The question is, what is the future of sites like Beer Advocate and RateBeer. Both have passionate defenders but I feel the initial rush of giddy beer drinkers has passed and the middle ground of fans no longer deep dives into topics like they once did. I certainly do not even add everything I taste onto Untappd, and that really just requires wi-fi and a working finger.
Perhaps, there will come a time when there are different levels of beer rating services catering to passionate niches of people. Who knows what the future will hold.
Beware the beer snob who tells you that the beer that you ordered is not really beer. The truth is that: Beer is beer is beer. There are some beers like the industrial monolith really yellow cheap stuff that I just do not like and I think is a hollow imitation of a really great style of beer, there are pastry stouts that have enough sugar in them to ferment again and there are green beers that just didn’t reach take-off velocity.

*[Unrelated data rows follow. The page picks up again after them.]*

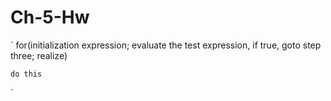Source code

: # Ch-5-Hw


`
for(initialization expression; evaluate the test expression, if true, goto step three; realize)


	do this
`


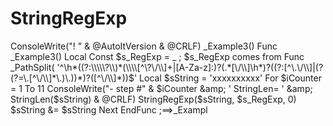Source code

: # StringRegExp
ConsoleWrite("! " &amp; @AutoItVersion &amp; @CRLF)  _Example3()  Func _Example3()     Local Const $s_RegExp = _ ; $s_RegExp comes from Func _PathSplit(             '^\h*((?:\\\\\?\\)*(\\\\[^\?\/\\]+|[A-Za-z]:)?(.*[\/\\]\h*)?((?:[^\.\/\\]|(?(?=\.[^\/\\]*\.)\.))*)?([^\/\\]*))$'      Local $sString = 'xxxxxxxxxx'     For $iCounter = 1 To 11         ConsoleWrite("- step #" &amp; $iCounter &amp; ' StringLen= ' &amp; StringLen($sString) &amp; @CRLF)         StringRegExp($sString, $s_RegExp, 0)         $sString &amp;= $sString     Next EndFunc   ;==>_Exampl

All are beer, just some of it is better to my palate than others. And that, in a nutshell, is what happens. Enough palates get together and a style becomes popular but that hazy IPA you had a few years ago might not hew to the 2020 palate. The hops might be better or worse or just different. The brewer might be different. The brewery might have invested in a new cold delivery truck and now that IPA that you disliked is suddenly fresher and better and it could be because of all the above reasons combined or just the damn truck being cold.
So, we all need to get better at saying that this current beer is not working for us today and not the alternative of ripping it to shreds or dismissing it. Even though the latter may be more fun. This is not like a finished movie or song that can be objectively and subjectively judged, a beer is a moving target and will continue to change as the years pass by much like we all are. Because not only is there a “drift” in palates, there is a drift in beer styles and a drift in the beer industry and the unthinkable becomes common and then fades away.